Because the case turned mainly on the specific facts of the prosecution and defense of Porter for murdering his former girlfriend and her boyfriend, it is not clear that the ruling will have a direct impact on other criminal cases in which combat stress might be a key factor. However, parts of the Court’s opinion read as if the Justices did intend to speak more broadly.

It noted that post-traumatic stress disorder “is not uncommon among veterans returning from combat,” and cited testimony before Congress this year by Veterans Affairs Secretary Eric K. Shinseki that “approximately 23 percent of the Iraq and Afghanistan war veterans seeking treatment at a vA medical facility had been preliminarily diagnoses with PTSD.”  It also noted that, in Porter’s case specifically, a medical expert testified that his sysmptoms “would ‘easily’ warrant a diagnosis” of PTSD.

The Court also cited, clearly with approval, laws of two states that provide special legal protection for veterans involved in crimes and suffering from combat stress — a California law providing a special hearing for a person convicted of crime who claims the offense resulted from PTSD or other conditions stemming from military combat service, and a Minnesota law providing a special sentencing process for a vetrer dianosed with a mental illness.

In Porter’s case, the Court did not say explicitly that it was overturning his death sentence for his 1986 crimes.  Rather, it concluded that he was entitled to relief in a post-conviction federal habeas case, on the theory that the jury, had it heard about his wartime experiences and other evidence about mental problems, it might well have refused to recommend a death sentence.   The Court sent the case back to the Eleventh Circuit Court, presumably to order a new sentencing proceeding.  The Court’s order did not say what the Justices expected to happen next.

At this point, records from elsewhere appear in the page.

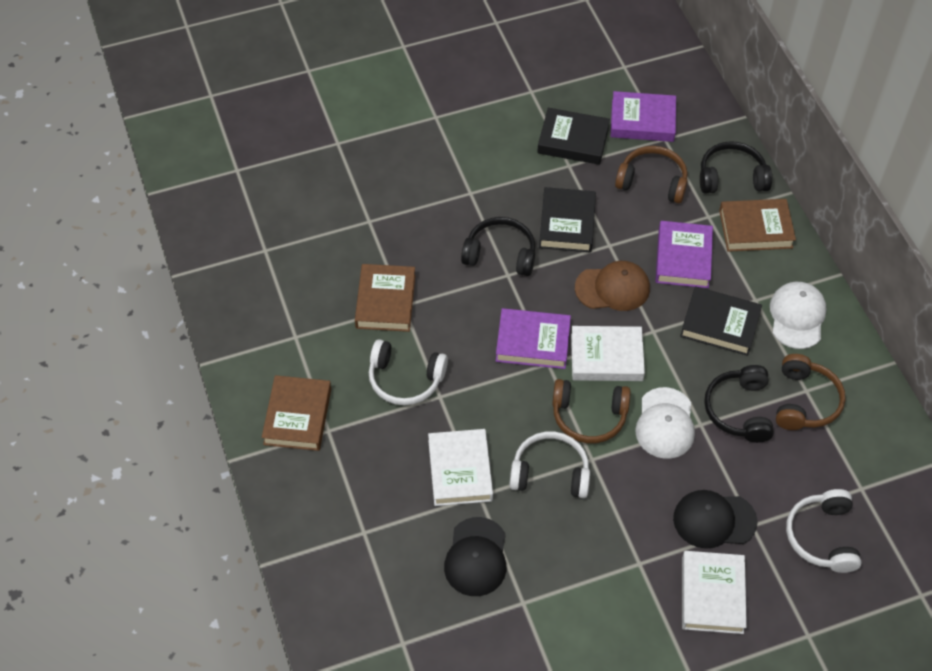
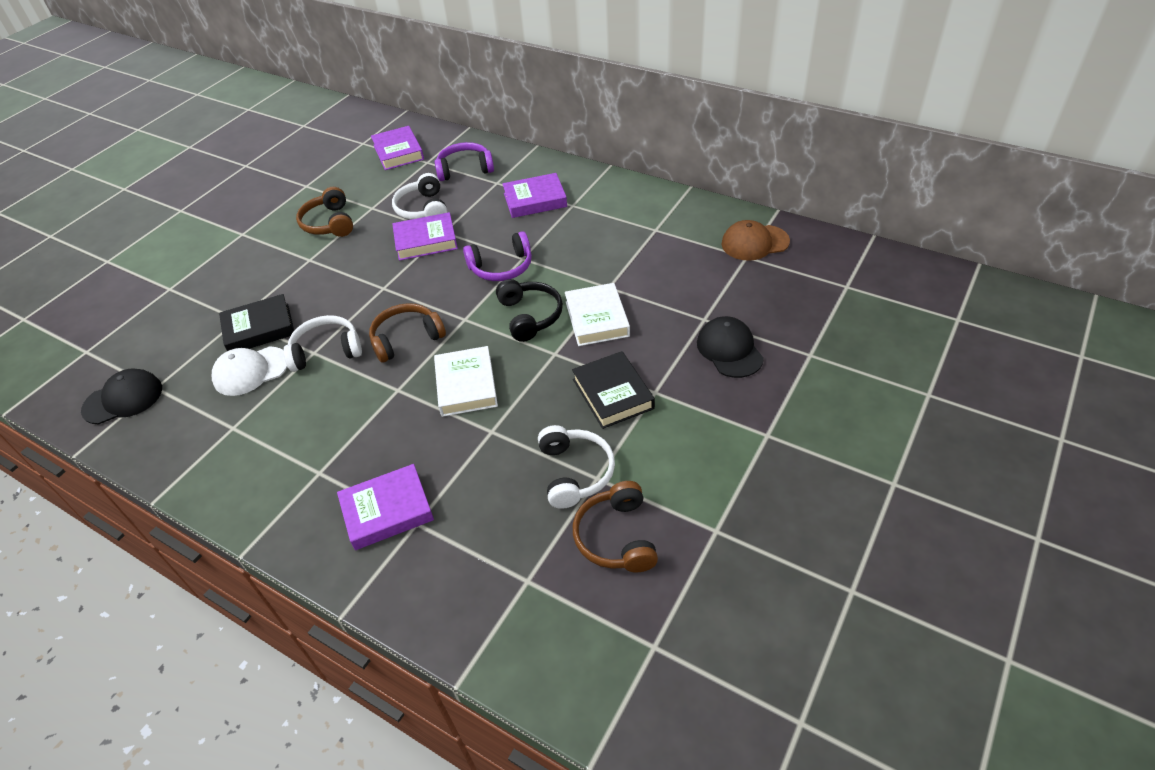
black book: [537,108,610,165] [539,187,596,252] [680,286,762,356] = 3 -> [219,294,294,351] [572,351,655,429] = 2
black headphones: [461,217,535,276] [700,141,772,193] [704,365,774,443] = 3 -> [496,279,563,342] = 1
brown book: [262,375,331,451] [355,264,416,332] [719,199,796,252] = 3 -> none = 0
purple book: [496,308,571,369] [611,91,676,142] [655,221,713,288] = 3 -> [337,464,434,550] [371,126,424,170] [392,212,458,261] [502,173,567,218] = 4
purple headphones: none = 0 -> [435,142,494,181] [463,231,532,281] = 2
white book: [428,429,493,506] [571,326,645,381] [682,551,747,634] = 3 -> [434,346,498,417] [565,283,630,346] = 2
white cap: [635,387,695,459] [770,282,827,349] = 2 -> [212,346,287,396] = 1

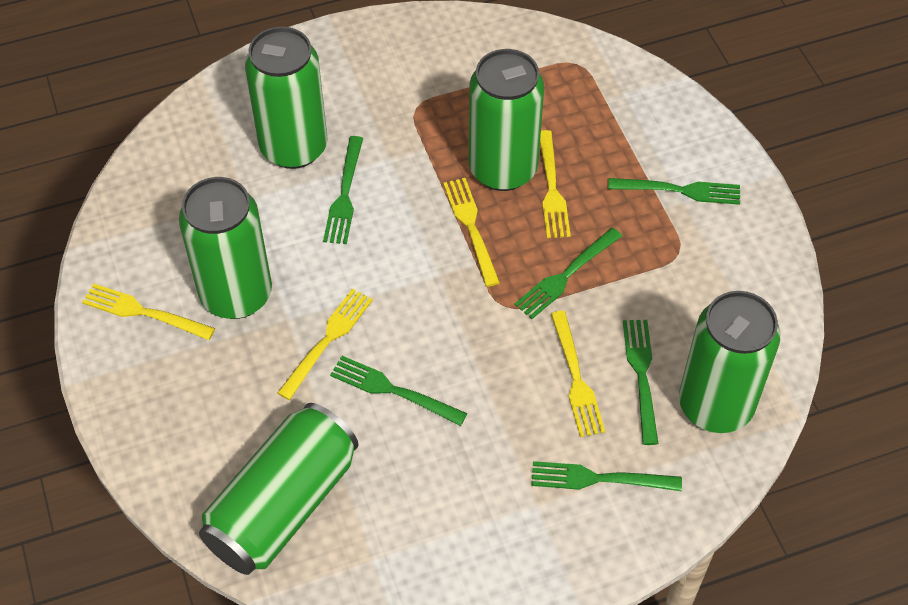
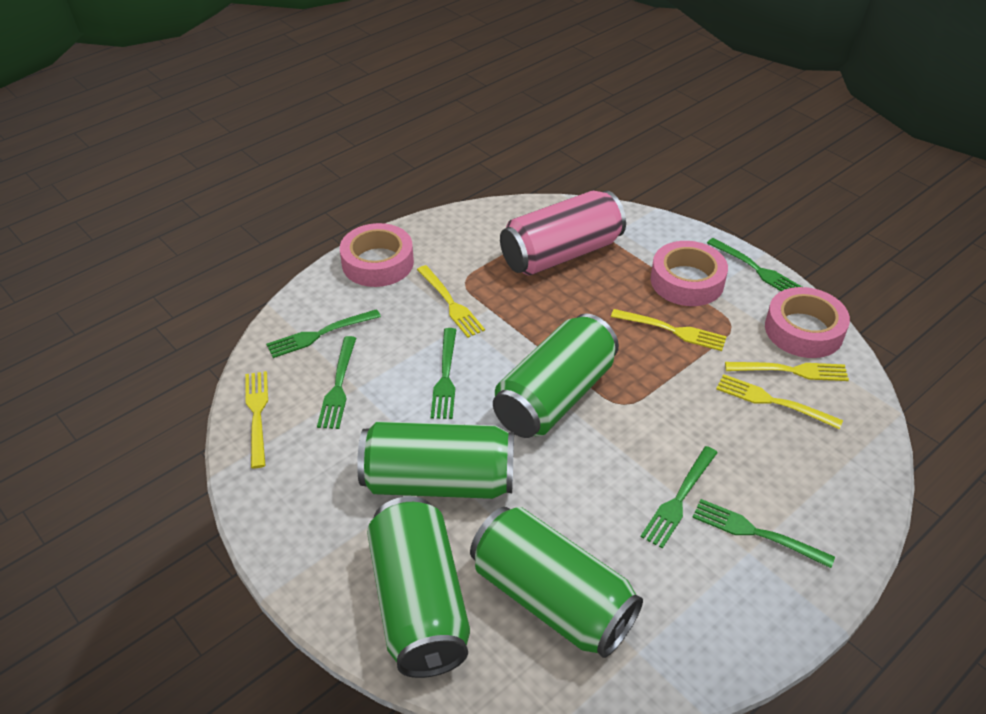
green can: [179,177,272,319] [199,403,358,575] [245,27,328,169] [469,49,544,191] [679,291,780,433] = 5 -> [357,421,514,499] [367,496,470,678] [470,507,643,658] [493,313,619,438] = 4
pink can: none = 0 -> [500,190,626,275] = 1
pink tape: none = 0 -> [340,223,414,287] [651,241,728,306] [765,287,850,358] = 3

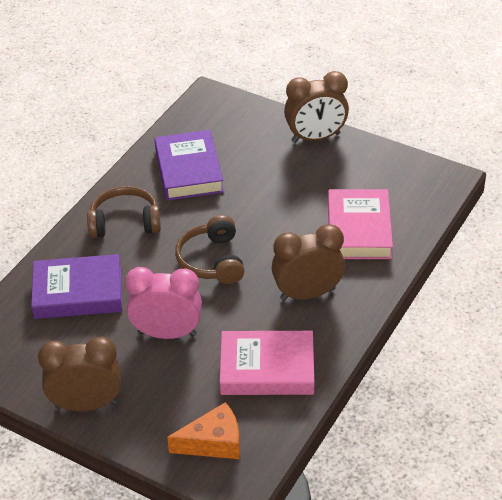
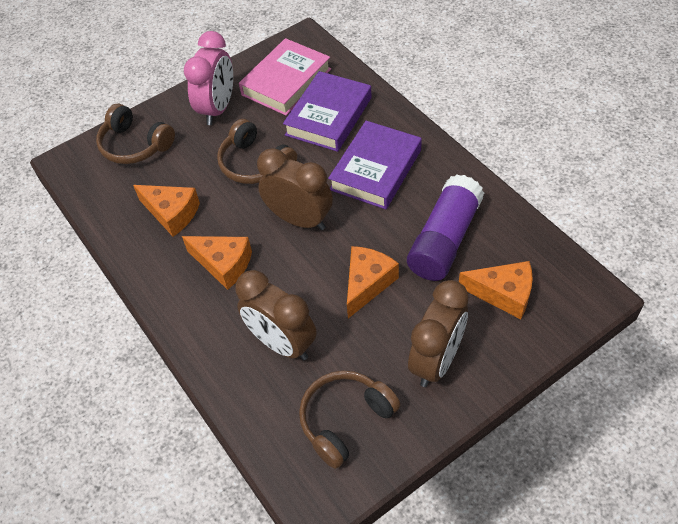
brown headphones: [87,186,161,238] [175,215,244,284] = 2 -> [96,104,175,164] [217,119,297,184] [299,370,400,469] = 3
orange cheese: [167,402,240,459] = 1 -> [133,185,200,237] [182,236,252,290] [347,246,399,318] [459,261,533,319] = 4
pink book: [220,331,314,395] [328,189,393,259] = 2 -> [239,38,331,116] = 1
purple glue stick: none = 0 -> [407,175,484,281] = 1

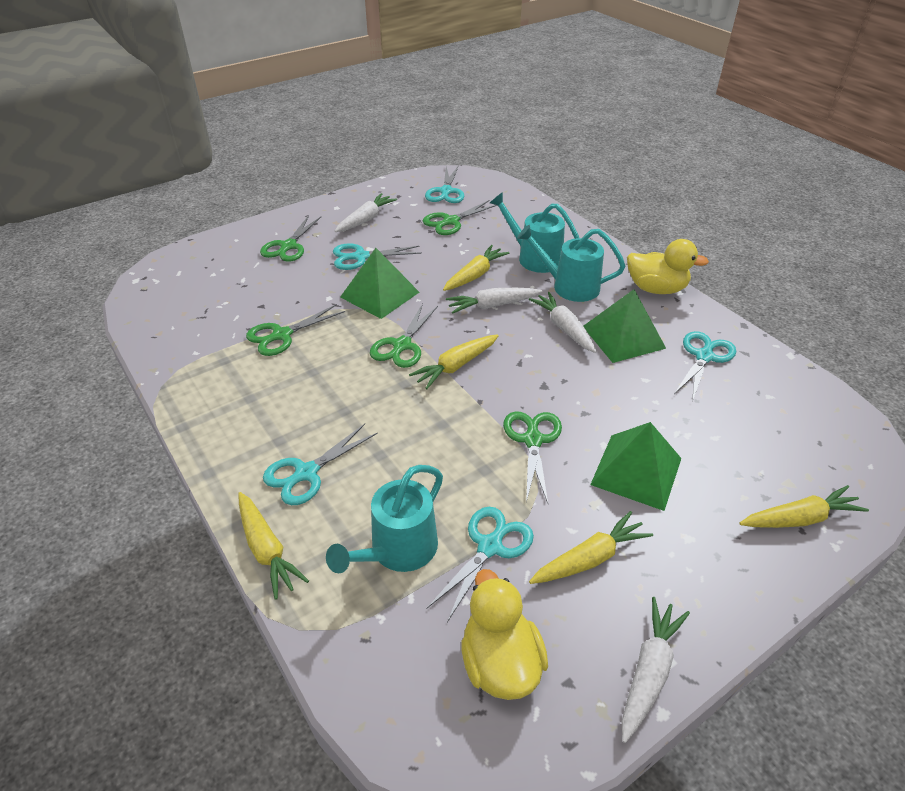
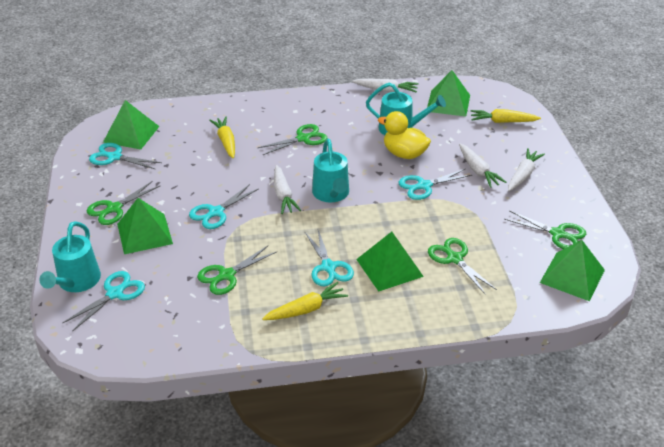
green pyramid: [340,248,419,319] [583,289,666,363] [590,422,681,511] = 3 -> [103,100,160,150] [117,198,173,254] [356,232,424,292] [427,70,470,116] [540,240,605,301] = 5
yellow carrot: [238,492,309,600] [409,334,499,389] [443,245,510,291] [529,511,653,584] [739,485,869,528] = 5 -> [209,117,235,158] [262,282,348,320] [471,109,541,123] = 3
yellow duck: [461,569,548,700] [627,239,709,294] = 2 -> [378,111,431,159] = 1

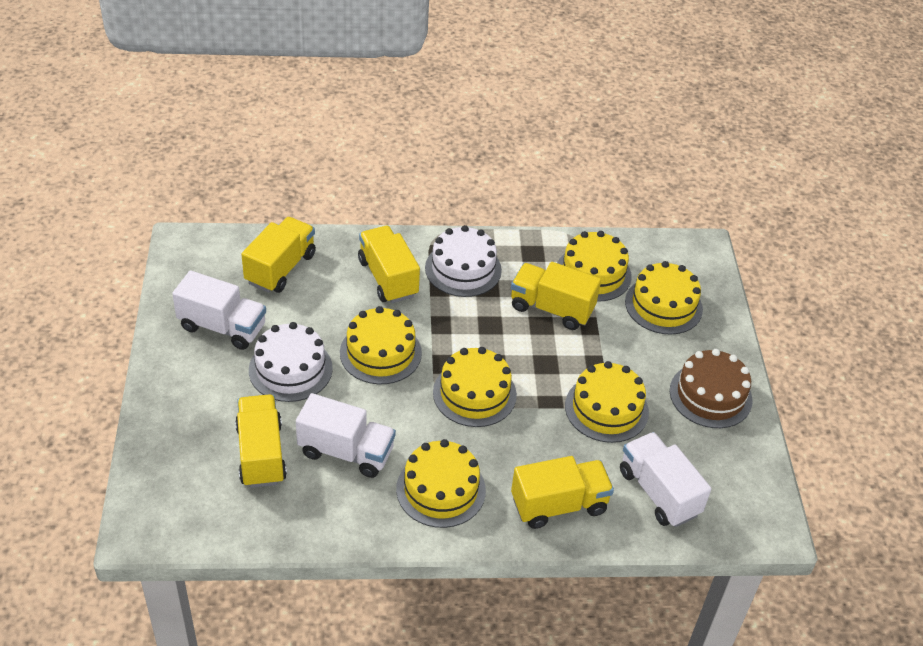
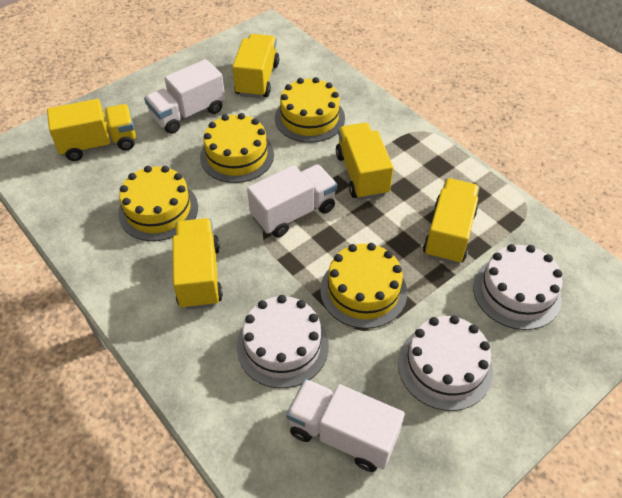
brown cake: [670,349,753,428] = 1 -> none = 0
white cake: [249,322,333,402] [425,225,502,297] = 2 -> [237,295,329,388] [398,315,493,411] [473,244,563,330] = 3
yellow cake: [340,306,422,384] [396,439,486,528] [433,347,517,427] [557,231,632,302] [565,361,649,443] [625,261,703,335] = 6 -> [118,166,198,241] [200,113,274,183] [275,77,345,143] [320,243,407,329] = 4

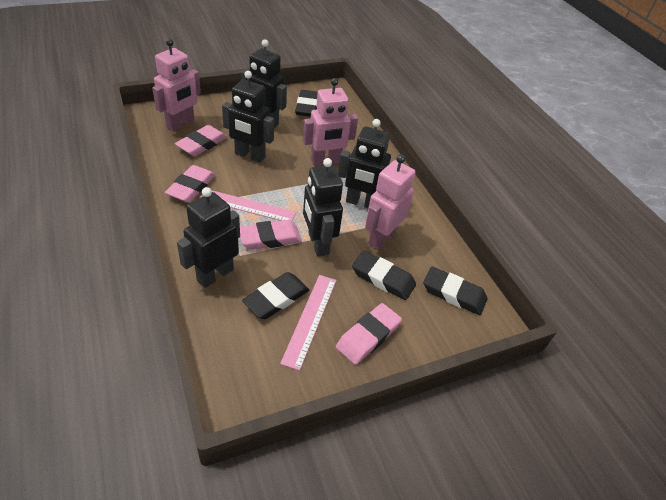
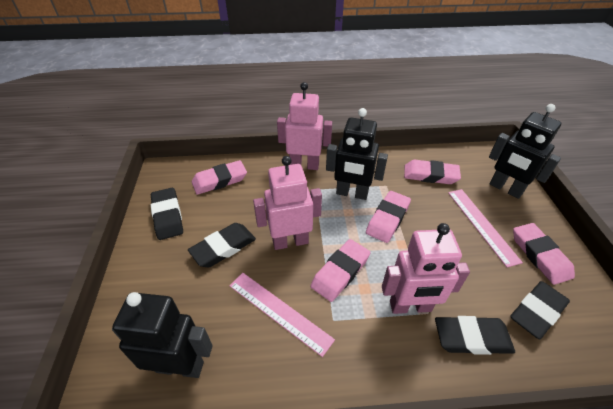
black robot: [177,187,240,288] [222,71,274,163] [241,39,287,128] [303,158,343,257] [338,119,391,208] = 5 -> [112,292,213,378] [326,108,388,200] [489,104,561,199] = 3
pink eraser: [165,165,216,203] [175,125,227,156] [240,220,302,250] [336,303,402,365] = 4 -> [192,160,247,195] [311,239,370,302] [366,191,411,243] [404,160,461,184] [513,223,575,285] = 5

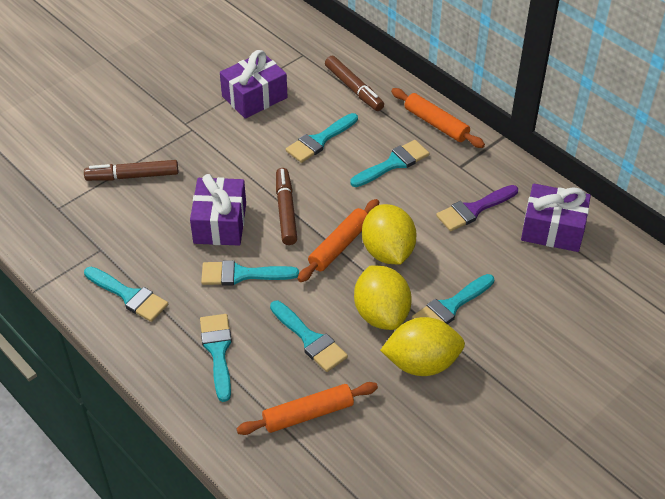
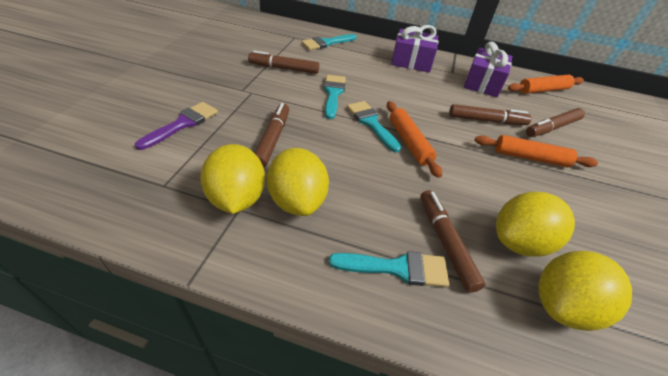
brown marker: [84,160,178,181] [276,168,297,245] [325,56,384,111] = 3 -> [248,51,319,74] [255,103,289,167] [420,190,486,293] [449,104,532,125] [526,108,585,137] = 5
purple gift: [190,174,246,246] [220,50,287,119] [521,183,591,252] = 3 -> [391,25,438,72] [464,42,512,97] = 2
turquoise brush: [84,267,168,322] [200,314,232,402] [201,260,299,286] [270,301,348,372] [286,113,358,163] [350,140,429,187] [412,274,494,324] = 7 -> [301,34,357,50] [324,75,346,119] [329,251,449,287] [347,101,401,152] = 4
yellow lemon: [354,265,412,330] [362,204,416,265] [380,317,465,376] = 3 -> [200,144,265,214] [267,148,329,216] [496,192,575,257] [538,251,632,331] = 4

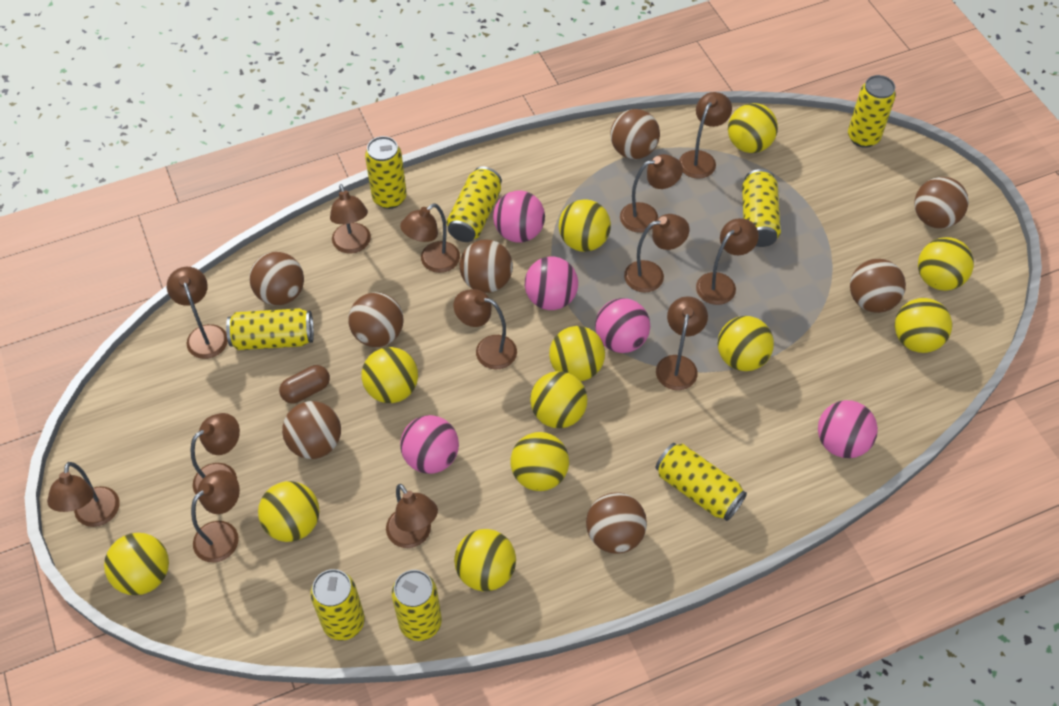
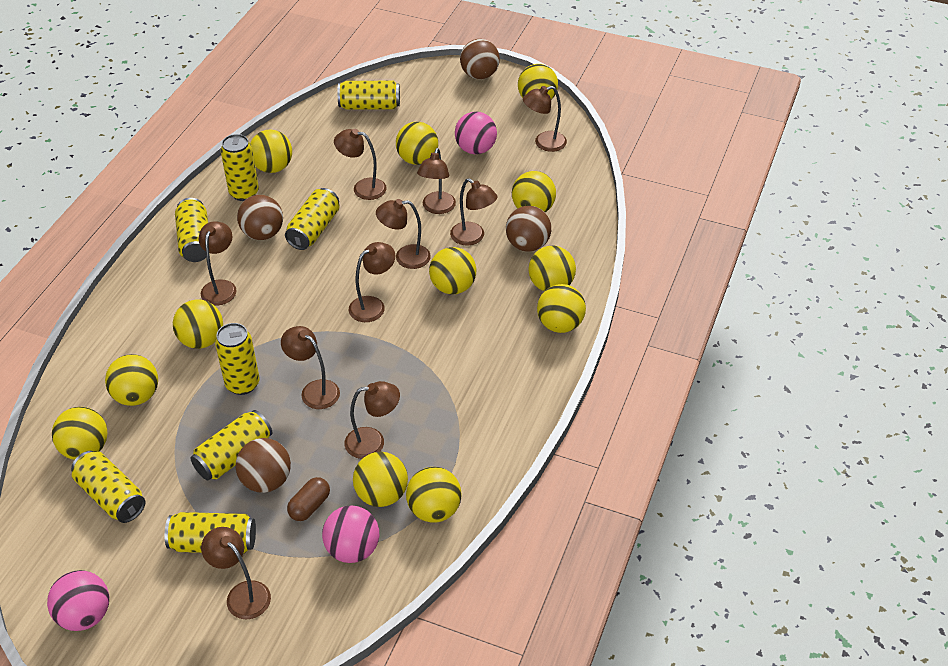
brown ball: [249,252,304,305] [282,401,341,459] [348,292,404,347] [459,239,513,293] [586,492,647,554] [610,109,660,159] [850,259,906,313] [914,177,969,228] = 8 -> [236,438,291,493] [237,195,283,240] [460,39,500,79] [506,206,551,252] = 4
brown lamp: [47,462,120,527] [167,267,228,359] [191,413,240,494] [191,470,240,563] [330,184,371,254] [386,484,438,548] [400,204,460,273] [453,289,517,369] [620,154,683,233] [624,214,689,293] [656,296,708,390] [679,92,732,179] [696,218,759,305] = 13 -> [199,222,237,305] [201,527,271,619] [281,326,340,409] [334,129,387,200] [344,381,400,459] [349,242,395,322] [376,199,431,269] [417,148,456,214] [450,178,498,245] [523,86,567,152] = 10
pink ball: [400,415,459,474] [493,191,545,243] [525,257,578,310] [595,298,650,353] [818,400,878,458] = 5 -> [47,570,109,631] [322,505,379,563] [455,112,497,154] = 3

Porter was wounded in two bouts of heavy fighting during his Army service in Korea.  When he sought habeas relief after losing challenges in state court, his former commanding officer gave what the called a “moving description of those two battles” — testimony that was “only a fraction of the mitigating evidence that his counsel failed to discover or present during the penalty phaqse of his trial in 1988.”

Although a federal District judge had ruled in Porter’s favor, finding that the defense lawyer’s failure to put on the mitigating evidence resulted in a violation of his right to counsel, the Eleventh Circuit disagreed, finding that the Florida Supreme Court was justified in finding that Porter did not suffer any prejudice from the omission of that evidence.

In its order, the Supreme Court said Porter was entitled to prevail on his habeas claim that his defense lawyer at trial had provided ineffective legal assistance.  “The Florida Supreme Court;s decision that Porter was not prejudiced by his counsel’s failure to conduct a thorough — or even cursory — investigation is unreasonable.”

Quoting the dissenting judges on the state court, the Supreme Court opinion remarked that ” ‘there exists too much mitigating evidence that was nto presented to now be ignored.’ ”

The Court, however, voted to leave intact Porter’s guilty verdict for the murder of his girlfriend and her boyfriend.  Thus, Porter’s remaining legal opportunity is for a new sentence, presumably with all of the favorable evidence put before the jury.